● Task instructions
Find every line of the data below that contains the word "volume" and copy each one. Case counts.

[Records in a dataset]
◆ ◆ ◆ ◆ ◆

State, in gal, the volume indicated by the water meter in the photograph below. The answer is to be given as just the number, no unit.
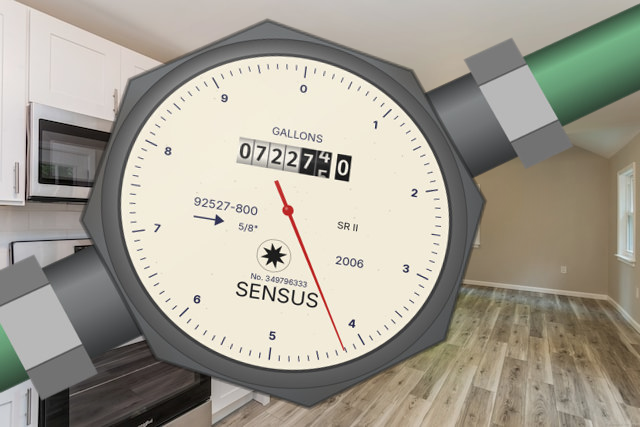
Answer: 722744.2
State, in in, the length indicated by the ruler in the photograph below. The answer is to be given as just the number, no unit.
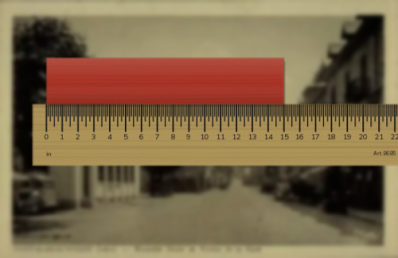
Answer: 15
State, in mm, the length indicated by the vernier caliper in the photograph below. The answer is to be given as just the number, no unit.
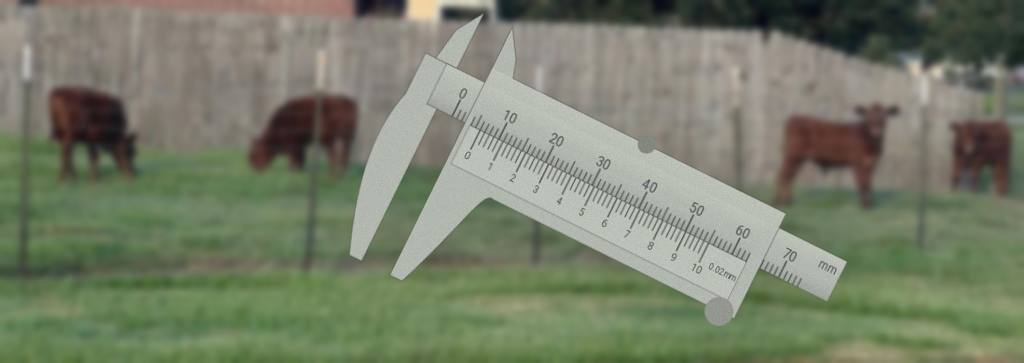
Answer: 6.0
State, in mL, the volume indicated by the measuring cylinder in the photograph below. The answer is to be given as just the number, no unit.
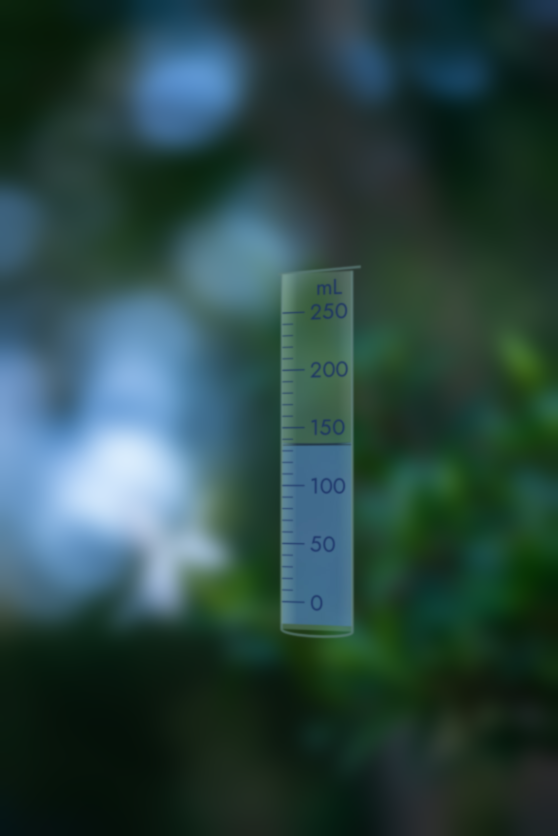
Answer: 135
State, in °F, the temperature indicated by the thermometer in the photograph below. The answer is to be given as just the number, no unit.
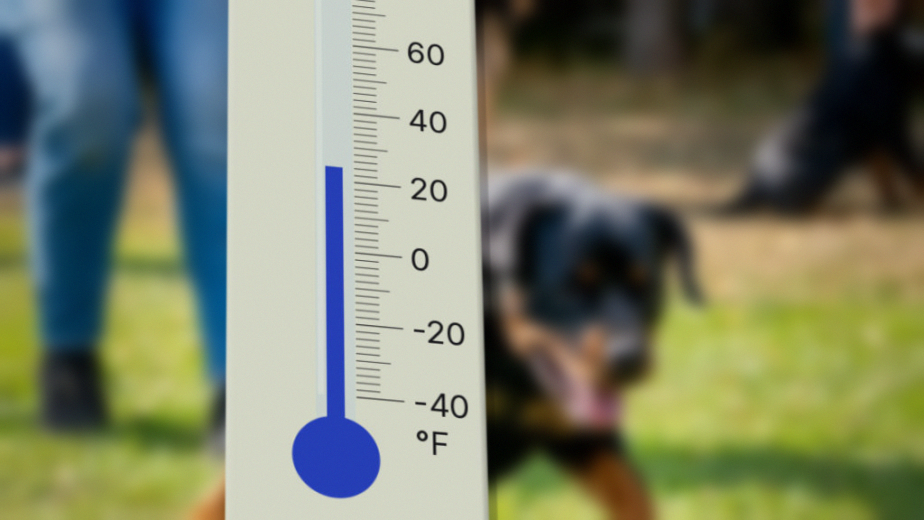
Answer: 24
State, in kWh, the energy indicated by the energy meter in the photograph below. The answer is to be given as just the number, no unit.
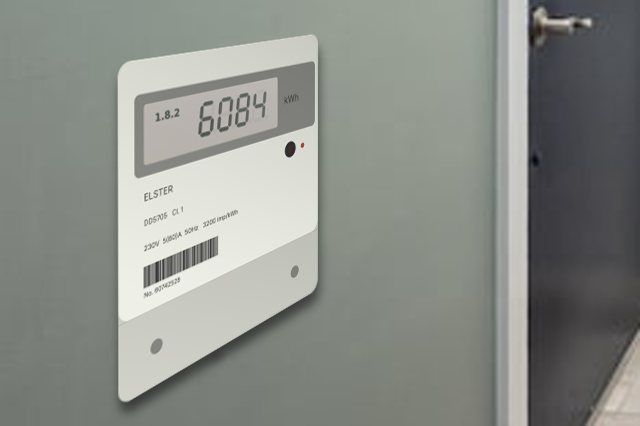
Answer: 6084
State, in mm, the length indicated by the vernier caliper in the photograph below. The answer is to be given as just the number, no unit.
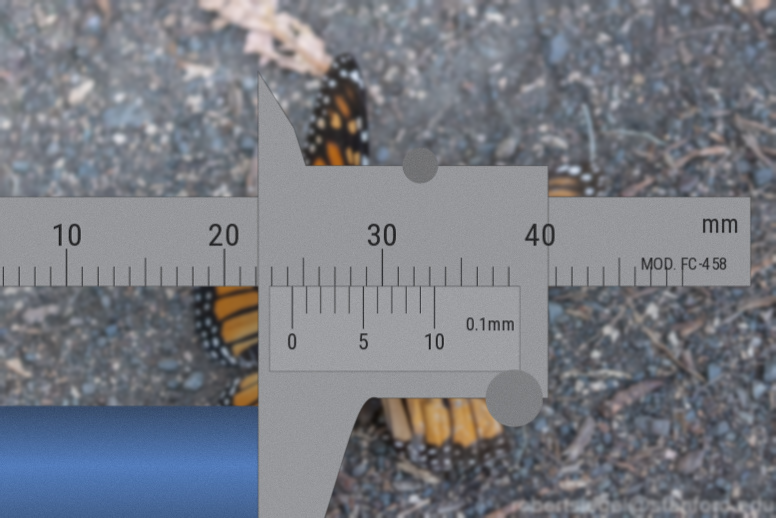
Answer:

◆ ◆ ◆ ◆ ◆

● Task result
State, in gal, the volume indicated by the water meter in the photograph below. The answer is to be given as just the number, no unit.
State, in mL, the volume indicated by the measuring cylinder in the photograph below. The answer is to be given as just the number, no unit.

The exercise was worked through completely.